Mit insgesamt 6,5 Milliarden Euro ist Stuttgart 21 deutlich teurer als der auch schon vor Baubeginn misslungene Berliner Großflughafen BER. Sowohl das Land als auch die Kommune müssen sich wegen der angespannten Haushaltslage ohnehin auf Kürzungen einstellen – etwas, was rot-grünen Regierungen naturgemäß schwerfällt. Sie wissen auch schlicht nicht, woher sie das Geld nehmen sollen. Einzige Möglichkeit wären neue Schulden, und davor haben in Zeiten der Euro-Krise alle Politiker eine gewisse Scheu.
Vor allem aber wittern die Grünen – und die SPD in Baden-Württemberg wird sie darin großherzig unterstützen – die Chance, das Debakel bei Stuttgart 21 zum Wahlkampf-Thema gegen Angela Merkel aufzubereiten.
Auch wenn Stuttgart nur ein Land ist und sich das Interesse an lokalen Bauprojekten in anderen Bundesländern in Grenzen hält, so hat Stuttgart 21 das Potential zu einer Symbol-Baustelle: Nämlich der der grenzenlosen Misswirtschaft und der Steuer-Verschwendung. Als Mythos des Scheiterns ist Stuttgart allen Deutschen ein Begriff – auch wenn sie noch nie dorthin mit dem Zug gefahren sind.

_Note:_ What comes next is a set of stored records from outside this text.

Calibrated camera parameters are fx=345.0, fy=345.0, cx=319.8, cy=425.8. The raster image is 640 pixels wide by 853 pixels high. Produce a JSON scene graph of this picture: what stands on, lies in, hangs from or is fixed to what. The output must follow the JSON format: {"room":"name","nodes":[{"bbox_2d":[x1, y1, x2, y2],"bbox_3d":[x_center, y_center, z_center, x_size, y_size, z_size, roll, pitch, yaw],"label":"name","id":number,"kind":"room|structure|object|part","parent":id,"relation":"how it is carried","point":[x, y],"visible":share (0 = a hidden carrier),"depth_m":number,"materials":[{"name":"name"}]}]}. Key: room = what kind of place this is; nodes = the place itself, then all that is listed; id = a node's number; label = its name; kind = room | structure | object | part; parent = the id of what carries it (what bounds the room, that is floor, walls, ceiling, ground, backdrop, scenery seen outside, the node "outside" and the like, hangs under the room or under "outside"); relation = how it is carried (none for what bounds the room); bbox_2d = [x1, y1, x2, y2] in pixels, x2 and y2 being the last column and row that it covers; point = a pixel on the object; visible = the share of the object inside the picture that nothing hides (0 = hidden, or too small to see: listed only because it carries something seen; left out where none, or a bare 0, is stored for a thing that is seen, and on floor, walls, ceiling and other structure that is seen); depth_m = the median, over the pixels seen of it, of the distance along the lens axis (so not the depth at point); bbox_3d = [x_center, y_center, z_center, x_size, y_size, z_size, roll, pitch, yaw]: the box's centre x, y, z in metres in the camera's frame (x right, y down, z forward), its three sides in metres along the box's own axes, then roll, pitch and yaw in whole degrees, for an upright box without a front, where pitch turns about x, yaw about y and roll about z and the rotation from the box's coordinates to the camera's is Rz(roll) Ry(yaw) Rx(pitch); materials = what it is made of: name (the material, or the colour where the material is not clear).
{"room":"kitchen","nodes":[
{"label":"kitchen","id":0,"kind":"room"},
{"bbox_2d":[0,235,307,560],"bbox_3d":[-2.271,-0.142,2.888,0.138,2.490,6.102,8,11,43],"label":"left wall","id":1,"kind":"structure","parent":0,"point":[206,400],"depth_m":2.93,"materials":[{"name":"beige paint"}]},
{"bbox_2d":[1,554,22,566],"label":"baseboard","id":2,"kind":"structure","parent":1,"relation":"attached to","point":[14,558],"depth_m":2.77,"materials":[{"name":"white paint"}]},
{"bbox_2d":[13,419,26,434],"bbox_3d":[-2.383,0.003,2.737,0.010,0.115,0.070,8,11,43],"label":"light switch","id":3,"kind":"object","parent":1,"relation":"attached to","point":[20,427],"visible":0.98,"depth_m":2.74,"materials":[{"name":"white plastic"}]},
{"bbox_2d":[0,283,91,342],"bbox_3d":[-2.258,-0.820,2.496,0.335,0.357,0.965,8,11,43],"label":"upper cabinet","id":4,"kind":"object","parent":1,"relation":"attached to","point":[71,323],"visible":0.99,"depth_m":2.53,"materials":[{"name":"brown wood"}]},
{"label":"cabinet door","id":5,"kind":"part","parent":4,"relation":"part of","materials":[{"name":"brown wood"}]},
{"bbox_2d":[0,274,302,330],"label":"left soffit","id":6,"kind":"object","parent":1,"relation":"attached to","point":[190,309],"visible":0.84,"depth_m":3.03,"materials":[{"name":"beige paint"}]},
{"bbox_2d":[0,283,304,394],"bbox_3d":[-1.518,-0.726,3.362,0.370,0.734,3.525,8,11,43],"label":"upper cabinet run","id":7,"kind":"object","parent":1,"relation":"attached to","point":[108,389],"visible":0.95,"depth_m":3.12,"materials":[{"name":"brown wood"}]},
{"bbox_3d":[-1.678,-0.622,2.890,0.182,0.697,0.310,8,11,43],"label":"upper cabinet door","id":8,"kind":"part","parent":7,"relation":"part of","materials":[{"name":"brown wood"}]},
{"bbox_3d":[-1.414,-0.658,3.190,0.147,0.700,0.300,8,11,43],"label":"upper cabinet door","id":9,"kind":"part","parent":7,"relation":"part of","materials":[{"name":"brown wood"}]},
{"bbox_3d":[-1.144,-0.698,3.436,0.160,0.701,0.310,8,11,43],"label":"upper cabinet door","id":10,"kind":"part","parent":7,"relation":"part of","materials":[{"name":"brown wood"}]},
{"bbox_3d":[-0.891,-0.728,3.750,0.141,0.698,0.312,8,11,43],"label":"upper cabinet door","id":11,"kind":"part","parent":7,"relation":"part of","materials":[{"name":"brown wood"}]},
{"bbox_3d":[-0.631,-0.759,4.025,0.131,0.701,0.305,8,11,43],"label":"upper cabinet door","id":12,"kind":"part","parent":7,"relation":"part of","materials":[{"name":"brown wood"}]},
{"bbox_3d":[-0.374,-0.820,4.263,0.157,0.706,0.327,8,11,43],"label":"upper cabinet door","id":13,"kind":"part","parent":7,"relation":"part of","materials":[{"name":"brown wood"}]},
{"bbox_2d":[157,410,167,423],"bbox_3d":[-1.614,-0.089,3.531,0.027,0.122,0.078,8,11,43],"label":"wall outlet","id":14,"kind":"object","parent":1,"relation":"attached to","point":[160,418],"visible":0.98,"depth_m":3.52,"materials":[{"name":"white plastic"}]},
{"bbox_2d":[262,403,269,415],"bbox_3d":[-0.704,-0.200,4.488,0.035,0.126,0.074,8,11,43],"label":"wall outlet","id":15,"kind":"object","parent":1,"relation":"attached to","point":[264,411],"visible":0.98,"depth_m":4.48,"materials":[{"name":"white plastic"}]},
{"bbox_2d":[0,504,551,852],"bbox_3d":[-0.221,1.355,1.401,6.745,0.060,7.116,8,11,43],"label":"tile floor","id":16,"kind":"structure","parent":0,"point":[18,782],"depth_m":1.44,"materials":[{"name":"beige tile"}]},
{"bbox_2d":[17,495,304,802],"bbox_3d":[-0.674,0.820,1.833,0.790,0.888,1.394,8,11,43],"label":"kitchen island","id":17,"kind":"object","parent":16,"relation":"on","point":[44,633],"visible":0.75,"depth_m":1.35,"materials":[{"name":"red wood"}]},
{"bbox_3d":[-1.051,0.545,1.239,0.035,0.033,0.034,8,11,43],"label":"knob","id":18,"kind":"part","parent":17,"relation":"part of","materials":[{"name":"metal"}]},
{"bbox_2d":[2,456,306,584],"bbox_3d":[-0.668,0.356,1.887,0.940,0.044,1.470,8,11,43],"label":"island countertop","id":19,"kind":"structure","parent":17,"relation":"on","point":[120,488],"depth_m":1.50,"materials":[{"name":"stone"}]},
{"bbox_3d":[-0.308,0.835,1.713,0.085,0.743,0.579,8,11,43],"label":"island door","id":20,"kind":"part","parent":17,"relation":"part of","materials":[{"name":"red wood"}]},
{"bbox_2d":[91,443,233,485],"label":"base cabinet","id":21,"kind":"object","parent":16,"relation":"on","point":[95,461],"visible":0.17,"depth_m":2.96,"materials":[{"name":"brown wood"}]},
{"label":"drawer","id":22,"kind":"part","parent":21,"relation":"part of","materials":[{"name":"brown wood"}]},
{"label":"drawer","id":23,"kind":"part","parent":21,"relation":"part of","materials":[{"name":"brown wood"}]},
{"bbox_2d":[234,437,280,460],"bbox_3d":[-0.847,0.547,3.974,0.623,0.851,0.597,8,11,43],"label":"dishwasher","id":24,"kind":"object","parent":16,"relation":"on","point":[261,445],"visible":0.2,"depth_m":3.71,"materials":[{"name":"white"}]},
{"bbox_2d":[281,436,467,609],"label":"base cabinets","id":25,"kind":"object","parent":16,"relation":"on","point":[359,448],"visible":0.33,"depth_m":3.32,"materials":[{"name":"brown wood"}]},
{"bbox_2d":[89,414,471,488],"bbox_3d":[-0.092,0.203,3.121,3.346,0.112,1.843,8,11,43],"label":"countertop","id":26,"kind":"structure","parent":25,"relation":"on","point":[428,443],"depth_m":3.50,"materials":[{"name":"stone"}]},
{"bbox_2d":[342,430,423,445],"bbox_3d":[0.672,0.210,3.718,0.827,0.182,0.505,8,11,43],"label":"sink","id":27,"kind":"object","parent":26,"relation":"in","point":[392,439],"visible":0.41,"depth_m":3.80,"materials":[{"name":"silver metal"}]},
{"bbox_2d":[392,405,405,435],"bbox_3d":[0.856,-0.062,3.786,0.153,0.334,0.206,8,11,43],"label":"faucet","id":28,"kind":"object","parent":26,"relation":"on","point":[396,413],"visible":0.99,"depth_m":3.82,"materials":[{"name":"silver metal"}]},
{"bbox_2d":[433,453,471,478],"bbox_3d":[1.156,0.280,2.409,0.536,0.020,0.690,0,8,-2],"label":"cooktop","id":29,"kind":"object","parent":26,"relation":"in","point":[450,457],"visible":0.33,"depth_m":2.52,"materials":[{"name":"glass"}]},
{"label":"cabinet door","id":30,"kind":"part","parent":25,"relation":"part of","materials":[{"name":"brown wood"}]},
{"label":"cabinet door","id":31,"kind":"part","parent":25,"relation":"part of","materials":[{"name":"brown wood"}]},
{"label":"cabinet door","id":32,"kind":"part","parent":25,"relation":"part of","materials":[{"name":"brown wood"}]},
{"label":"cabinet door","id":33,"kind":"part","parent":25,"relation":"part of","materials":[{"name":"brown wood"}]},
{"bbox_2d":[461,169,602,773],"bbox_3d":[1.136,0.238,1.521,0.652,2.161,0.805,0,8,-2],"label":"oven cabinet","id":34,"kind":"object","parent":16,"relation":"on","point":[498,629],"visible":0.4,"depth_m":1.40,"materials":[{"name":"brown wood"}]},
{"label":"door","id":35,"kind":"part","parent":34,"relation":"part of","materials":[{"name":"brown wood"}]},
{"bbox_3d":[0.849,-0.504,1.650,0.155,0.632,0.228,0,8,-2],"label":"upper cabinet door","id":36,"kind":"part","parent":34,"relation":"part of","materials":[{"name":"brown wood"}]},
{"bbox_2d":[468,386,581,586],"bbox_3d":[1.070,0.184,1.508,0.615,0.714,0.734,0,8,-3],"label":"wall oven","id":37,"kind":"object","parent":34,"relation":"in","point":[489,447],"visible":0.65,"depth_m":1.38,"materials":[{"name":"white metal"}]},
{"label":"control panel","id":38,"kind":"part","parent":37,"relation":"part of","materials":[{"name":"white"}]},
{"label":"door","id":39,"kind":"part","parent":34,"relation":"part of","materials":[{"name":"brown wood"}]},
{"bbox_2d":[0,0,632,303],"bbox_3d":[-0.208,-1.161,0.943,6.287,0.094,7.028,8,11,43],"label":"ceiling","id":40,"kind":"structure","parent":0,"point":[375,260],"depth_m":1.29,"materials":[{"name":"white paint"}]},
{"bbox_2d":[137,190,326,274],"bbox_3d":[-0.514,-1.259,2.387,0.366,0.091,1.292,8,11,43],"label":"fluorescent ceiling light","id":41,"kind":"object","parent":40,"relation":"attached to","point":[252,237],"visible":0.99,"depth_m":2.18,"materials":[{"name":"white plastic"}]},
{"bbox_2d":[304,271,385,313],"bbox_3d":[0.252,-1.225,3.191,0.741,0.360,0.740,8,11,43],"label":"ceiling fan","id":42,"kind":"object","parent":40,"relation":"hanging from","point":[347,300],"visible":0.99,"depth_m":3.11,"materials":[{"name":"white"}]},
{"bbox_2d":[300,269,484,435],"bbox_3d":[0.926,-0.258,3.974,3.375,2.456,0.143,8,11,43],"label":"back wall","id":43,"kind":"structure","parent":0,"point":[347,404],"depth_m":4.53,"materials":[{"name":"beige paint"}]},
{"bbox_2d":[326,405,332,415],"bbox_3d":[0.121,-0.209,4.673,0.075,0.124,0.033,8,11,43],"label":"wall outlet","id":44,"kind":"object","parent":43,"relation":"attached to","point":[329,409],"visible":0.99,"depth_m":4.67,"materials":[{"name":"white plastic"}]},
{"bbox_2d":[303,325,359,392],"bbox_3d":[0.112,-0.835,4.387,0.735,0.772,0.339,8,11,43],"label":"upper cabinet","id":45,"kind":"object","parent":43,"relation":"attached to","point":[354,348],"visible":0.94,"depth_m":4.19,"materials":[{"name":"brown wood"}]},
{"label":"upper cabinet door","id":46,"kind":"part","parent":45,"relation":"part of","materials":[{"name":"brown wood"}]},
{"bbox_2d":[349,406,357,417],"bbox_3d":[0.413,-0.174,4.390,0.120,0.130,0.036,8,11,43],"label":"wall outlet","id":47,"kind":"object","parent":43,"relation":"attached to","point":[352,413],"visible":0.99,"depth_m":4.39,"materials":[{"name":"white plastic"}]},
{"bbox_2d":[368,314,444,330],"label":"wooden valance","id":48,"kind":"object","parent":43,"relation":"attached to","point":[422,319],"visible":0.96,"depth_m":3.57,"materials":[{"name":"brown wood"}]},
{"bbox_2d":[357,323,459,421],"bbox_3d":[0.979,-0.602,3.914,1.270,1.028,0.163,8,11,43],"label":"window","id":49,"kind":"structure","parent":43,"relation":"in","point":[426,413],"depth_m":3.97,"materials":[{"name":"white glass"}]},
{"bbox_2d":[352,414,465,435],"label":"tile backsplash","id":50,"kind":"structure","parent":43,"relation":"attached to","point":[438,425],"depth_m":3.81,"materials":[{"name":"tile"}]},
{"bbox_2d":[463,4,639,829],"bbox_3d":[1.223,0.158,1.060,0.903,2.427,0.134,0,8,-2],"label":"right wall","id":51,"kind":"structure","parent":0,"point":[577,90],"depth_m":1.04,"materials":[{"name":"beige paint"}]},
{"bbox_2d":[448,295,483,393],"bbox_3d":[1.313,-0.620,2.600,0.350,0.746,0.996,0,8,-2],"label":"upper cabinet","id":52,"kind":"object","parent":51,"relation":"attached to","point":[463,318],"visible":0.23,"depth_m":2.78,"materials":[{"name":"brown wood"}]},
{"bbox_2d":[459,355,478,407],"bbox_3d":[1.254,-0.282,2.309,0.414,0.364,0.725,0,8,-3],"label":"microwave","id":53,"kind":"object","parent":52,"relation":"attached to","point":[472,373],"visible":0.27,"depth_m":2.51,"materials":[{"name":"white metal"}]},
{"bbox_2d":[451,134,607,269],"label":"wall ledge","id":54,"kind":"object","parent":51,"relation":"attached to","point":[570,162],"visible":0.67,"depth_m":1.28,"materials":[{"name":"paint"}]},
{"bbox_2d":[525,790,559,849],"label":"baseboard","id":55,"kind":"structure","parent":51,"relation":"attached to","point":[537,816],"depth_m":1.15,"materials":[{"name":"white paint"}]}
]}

Fest steht nur eines: Die Steuerzahler in ganz Deutschland werden für das Fiasko aufkommen müssen. Die überhebliche Art, wie die Deutsche Bahn als Staatsbetrieb nun auftritt und beschließt, dass weitergebaut wird – obwohl diejenigen, die bezahlen müssen, gar nicht gefragt wurden, wird einen weiteren Beitrag liefern, um den Bürgern den Blutdruck in die Höhe zu treiben.
Und mit rotem Kopf sind Schwarz oder gar Blau keine rechten Wahl-Alternativen. Daher hat Stuttgart 21 eine bundesweite Dimension, die den im Moment noch sicher scheinenden Wahlsieg Merkel im September ernsthaft gefährden könnte.